2. The facility failed to provide nursing care to meet the dietary needs of the patient.

a) Review of the medical record of Patient #1 revealed a physician ' s order, dated 10/06/15 at 3:31 a.m., for a regular diet. The scheduled breakfast time for the geriatric unit to go to the cafeteria on 10/06/15 was 7:15 a.m. Documentation on the Locator for Patient #1 showed s/he was in his/her room awake and unable to walk. There was no documentation in the medical record to show s/he had been provided a meal or drink.

b) An interview was conducted with the Director of Dietary Services (Employee #9) on 1/04/16 at 11:31 a.m., Employee #9 stated all patients, with the exception of the acute geriatric unit, were expected to go to the cafeteria for meals and if a patient could not go to the cafeteria for any reason, it was the responsibility of nursing and patient care staff on each unit to take a meal back to the unit for the patient. Employee #9 stated the dietary services department provided snacks to each unit and ensured there was a stock of non-perishable food items on each unit for the patient care staff to serve patients when the cafeteria was closed. S/he stated there were always pre-made sandwiches available in the cafeteria kitchen for patient care staff to provide to patients who arrived outside of normal cafeteria operating hours.

c) In an interview conducted with an MHT (Employee #10) on 1/04/16 at 1:28 p.m., s/he stated it was part of the responsibilities of the MHT staff to provide meals for patients unable to leave their care unit to go to the cafeteria. Employee #10 stated the consumption or refusal of meals should be documented on the Locator or in the General note section of the patient medical record.

d) An interview was conducted with Nurse #2 on 1/05/16 at 11:23 a.m. Nurse #2 stated it was the responsibility of each unit's nursing and MHT staff to provide meals for patients unable to go to the cafeteria and any offer or refusal of a meal or snack should be documented on the Locator or General Note section of the medical record.

e) An interview was conducted with the Supervisor (Employee #4) of the MHT staff on 1/05/16 at 12:18 p.m. Employee #4 stated MHTs were expected to ensure patients unable to go to the cafeteria for meals would have a meal brought back to the unit and the meal consumption or refusal should be documented within the patient ' s medical record.

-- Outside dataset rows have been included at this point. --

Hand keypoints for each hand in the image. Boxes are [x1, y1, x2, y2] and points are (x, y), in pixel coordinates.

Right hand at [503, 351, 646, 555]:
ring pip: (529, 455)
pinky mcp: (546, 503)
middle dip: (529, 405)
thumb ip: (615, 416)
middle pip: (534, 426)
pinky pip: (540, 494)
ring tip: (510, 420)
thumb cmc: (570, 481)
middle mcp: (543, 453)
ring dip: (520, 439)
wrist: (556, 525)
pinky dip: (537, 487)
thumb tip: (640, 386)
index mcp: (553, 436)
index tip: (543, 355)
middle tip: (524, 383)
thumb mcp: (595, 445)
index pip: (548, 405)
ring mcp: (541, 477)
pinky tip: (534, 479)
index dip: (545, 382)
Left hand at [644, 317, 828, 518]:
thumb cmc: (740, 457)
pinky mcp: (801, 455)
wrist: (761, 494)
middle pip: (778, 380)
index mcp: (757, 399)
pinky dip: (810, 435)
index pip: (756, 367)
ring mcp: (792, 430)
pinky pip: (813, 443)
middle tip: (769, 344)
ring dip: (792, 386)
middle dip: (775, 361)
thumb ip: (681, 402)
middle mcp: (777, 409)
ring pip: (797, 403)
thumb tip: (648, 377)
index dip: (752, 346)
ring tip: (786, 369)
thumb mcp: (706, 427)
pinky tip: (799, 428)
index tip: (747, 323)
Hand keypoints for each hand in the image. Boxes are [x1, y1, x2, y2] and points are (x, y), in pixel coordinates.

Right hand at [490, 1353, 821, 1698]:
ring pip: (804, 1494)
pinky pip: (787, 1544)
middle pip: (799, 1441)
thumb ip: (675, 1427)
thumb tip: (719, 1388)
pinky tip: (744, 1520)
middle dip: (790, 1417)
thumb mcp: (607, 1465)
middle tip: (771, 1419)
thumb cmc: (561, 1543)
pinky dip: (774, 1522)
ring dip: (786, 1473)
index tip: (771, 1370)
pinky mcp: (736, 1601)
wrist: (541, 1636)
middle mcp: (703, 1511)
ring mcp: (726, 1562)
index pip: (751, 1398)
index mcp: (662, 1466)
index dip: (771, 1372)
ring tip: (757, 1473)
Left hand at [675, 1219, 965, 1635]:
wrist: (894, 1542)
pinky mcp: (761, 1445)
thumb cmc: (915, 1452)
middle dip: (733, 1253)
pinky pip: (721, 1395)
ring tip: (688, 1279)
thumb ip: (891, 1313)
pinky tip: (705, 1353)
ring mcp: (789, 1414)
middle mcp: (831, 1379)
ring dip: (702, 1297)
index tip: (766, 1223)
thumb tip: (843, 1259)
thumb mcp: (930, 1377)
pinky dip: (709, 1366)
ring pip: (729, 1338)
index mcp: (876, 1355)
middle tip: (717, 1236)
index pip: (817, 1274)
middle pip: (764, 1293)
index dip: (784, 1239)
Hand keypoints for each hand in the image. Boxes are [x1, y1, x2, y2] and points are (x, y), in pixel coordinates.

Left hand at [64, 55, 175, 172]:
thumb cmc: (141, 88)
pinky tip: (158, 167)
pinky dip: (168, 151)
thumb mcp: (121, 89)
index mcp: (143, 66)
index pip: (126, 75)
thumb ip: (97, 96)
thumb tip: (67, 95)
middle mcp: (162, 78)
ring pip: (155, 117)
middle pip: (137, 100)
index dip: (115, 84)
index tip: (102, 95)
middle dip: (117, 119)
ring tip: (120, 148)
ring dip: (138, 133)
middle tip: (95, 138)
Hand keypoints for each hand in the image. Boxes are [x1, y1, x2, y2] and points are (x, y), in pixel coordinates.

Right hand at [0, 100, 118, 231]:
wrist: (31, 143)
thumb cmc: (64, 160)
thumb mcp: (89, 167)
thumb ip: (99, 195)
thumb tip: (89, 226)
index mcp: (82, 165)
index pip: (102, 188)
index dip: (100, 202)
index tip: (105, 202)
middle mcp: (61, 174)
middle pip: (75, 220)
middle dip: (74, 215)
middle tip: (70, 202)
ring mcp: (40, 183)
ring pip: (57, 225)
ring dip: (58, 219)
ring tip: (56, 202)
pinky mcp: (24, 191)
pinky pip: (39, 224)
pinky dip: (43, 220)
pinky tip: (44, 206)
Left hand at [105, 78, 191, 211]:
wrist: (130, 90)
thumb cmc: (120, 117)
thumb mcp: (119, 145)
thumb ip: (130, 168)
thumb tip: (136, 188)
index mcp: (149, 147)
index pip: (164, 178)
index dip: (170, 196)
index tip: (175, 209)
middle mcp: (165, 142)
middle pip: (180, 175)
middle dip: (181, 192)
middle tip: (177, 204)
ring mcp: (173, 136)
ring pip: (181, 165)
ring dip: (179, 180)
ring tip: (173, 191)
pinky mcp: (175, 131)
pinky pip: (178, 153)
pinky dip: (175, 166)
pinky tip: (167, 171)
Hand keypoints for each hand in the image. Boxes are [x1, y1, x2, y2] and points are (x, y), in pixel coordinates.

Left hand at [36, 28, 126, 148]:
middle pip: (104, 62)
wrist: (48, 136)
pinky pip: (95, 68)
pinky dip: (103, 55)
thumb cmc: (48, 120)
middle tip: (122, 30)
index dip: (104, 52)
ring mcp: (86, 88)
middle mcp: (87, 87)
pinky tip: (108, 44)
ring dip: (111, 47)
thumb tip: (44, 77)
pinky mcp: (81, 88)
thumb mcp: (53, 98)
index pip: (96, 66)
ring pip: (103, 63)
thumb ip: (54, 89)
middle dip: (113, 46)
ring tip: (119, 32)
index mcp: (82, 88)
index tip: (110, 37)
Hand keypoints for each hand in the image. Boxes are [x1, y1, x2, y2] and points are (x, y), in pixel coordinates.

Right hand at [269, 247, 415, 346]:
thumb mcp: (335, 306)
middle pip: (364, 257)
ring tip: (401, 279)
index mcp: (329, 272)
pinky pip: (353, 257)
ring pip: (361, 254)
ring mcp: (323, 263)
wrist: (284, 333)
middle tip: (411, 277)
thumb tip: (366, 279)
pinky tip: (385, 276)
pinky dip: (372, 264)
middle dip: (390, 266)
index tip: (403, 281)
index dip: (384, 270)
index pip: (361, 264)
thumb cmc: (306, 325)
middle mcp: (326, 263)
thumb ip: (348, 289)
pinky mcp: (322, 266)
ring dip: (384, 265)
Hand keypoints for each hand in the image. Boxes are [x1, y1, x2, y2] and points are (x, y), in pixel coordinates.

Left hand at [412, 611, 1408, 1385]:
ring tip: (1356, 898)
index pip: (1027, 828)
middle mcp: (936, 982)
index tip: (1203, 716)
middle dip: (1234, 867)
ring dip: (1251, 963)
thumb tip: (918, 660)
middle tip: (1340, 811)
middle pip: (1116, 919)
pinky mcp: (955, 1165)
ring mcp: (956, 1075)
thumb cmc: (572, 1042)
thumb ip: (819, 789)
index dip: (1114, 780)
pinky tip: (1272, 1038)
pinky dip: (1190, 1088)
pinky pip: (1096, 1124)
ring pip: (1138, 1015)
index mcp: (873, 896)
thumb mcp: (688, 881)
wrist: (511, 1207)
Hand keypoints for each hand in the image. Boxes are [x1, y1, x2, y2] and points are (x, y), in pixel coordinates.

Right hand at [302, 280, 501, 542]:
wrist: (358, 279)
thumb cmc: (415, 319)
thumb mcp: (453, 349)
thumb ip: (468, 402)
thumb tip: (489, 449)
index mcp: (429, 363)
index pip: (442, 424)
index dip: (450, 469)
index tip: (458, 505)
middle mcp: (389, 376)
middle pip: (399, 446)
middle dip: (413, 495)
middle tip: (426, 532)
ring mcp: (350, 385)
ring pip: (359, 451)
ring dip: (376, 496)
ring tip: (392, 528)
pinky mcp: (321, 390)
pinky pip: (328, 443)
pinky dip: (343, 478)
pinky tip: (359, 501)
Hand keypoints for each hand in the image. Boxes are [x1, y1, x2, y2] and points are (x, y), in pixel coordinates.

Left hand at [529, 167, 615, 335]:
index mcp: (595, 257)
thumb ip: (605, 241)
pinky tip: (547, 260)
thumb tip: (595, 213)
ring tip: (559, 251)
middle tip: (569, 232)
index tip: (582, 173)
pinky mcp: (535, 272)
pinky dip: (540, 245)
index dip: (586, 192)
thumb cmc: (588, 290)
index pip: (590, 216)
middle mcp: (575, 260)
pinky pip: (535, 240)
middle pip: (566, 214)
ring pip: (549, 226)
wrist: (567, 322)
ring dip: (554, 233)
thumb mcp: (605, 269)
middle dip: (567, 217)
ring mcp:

f) On 1/06/16 at 8:35 a.m., an interview was conducted with the Director of Nursing (DON #8). S/he stated it was expected that any patient arriving to the facility would be offered a meal or snack and something to drink and the acceptance or refusal by the patient would be documented in the patient ' s medical record.

DON #8 stated all staff on the geriatric care units had been re-trained on the provision of patient care on 10/28/15. S/he could not provide documentation to show all patient care staff on the geriatric units had attended the training or read the minutes of the training meeting. Furthermore, DON #8 could not verify patient care staff temporarily assigned to the geriatric units received training for the provision of care to the unique population of patients. S/he stated all patient care staff in the facility should be trained to provide for the dietary and toileting needs of any patient in the facility.

Patient #1 was transferred to a local emergency room on [DATE] at 10:00 a.m. Review of Patient #1's Intake and Output Flowsheet showed zero intake and no documentation of output during the 12 hour inpatient stay.